== Segment start ==
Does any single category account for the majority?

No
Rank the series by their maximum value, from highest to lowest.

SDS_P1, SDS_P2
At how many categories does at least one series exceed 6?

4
== Segment end ==
== Segment start ==
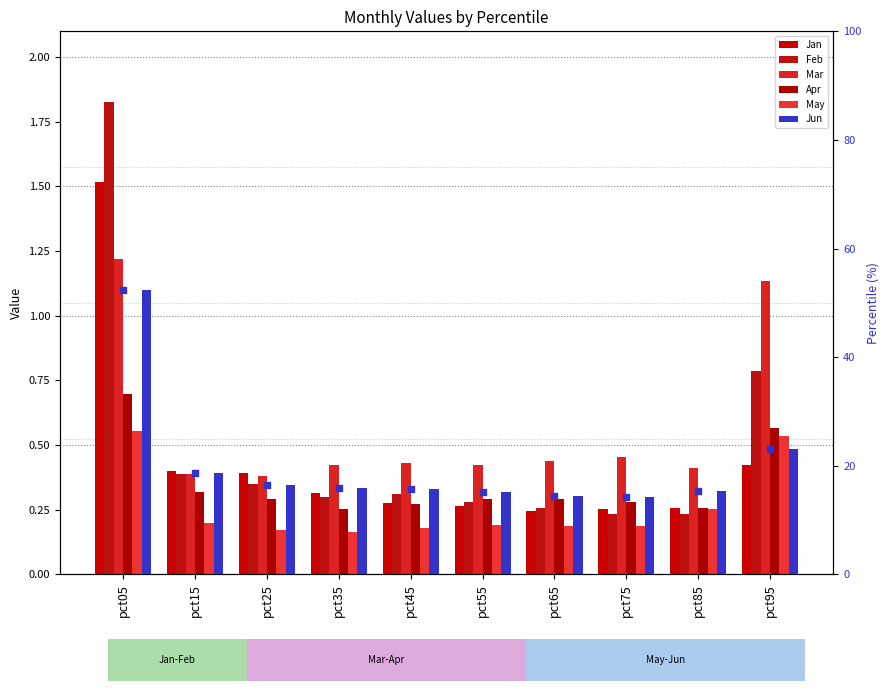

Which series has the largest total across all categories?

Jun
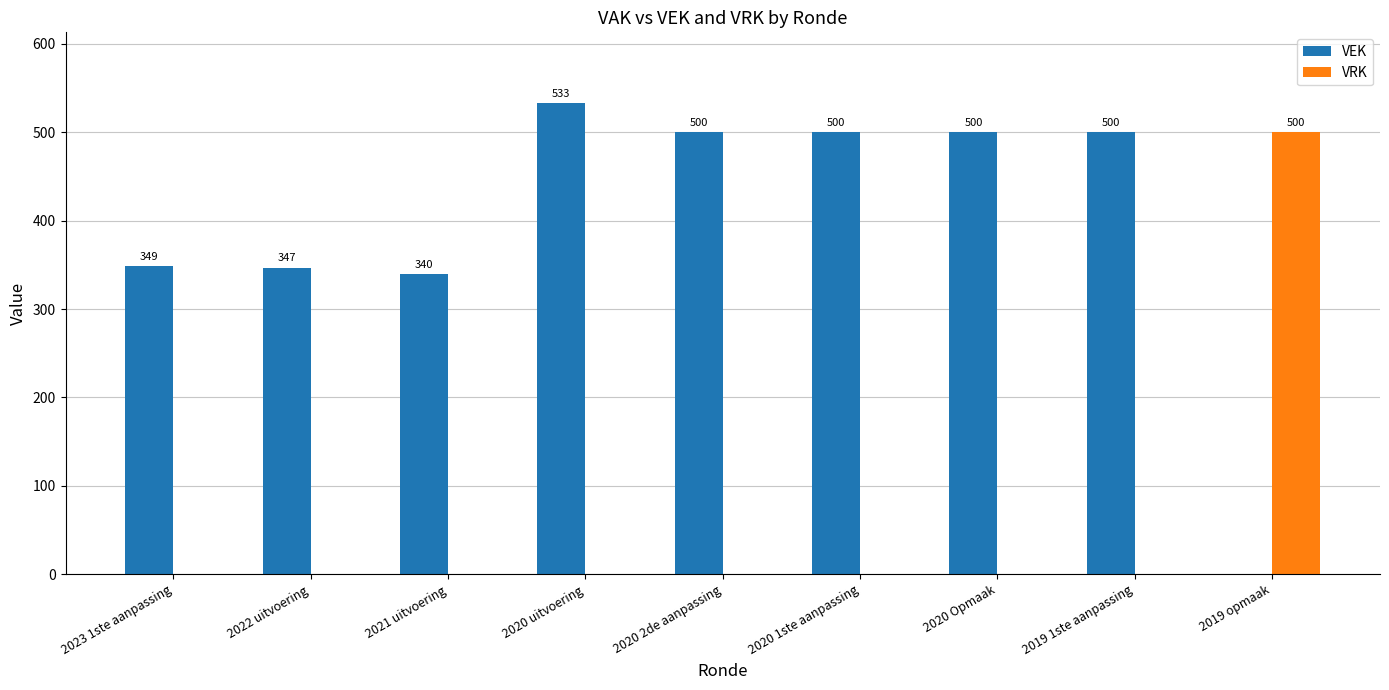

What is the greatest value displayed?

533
== Segment end ==
Can you repeat the records verbatim, starting at the line containing "Does any single" and ending with the line containing "At how many", with both of those lines included?

Response area:
Does any single category account for the majority?

No
Rank the series by their maximum value, from highest to lowest.

SDS_P1, SDS_P2
At how many categories does at least one series exceed 6?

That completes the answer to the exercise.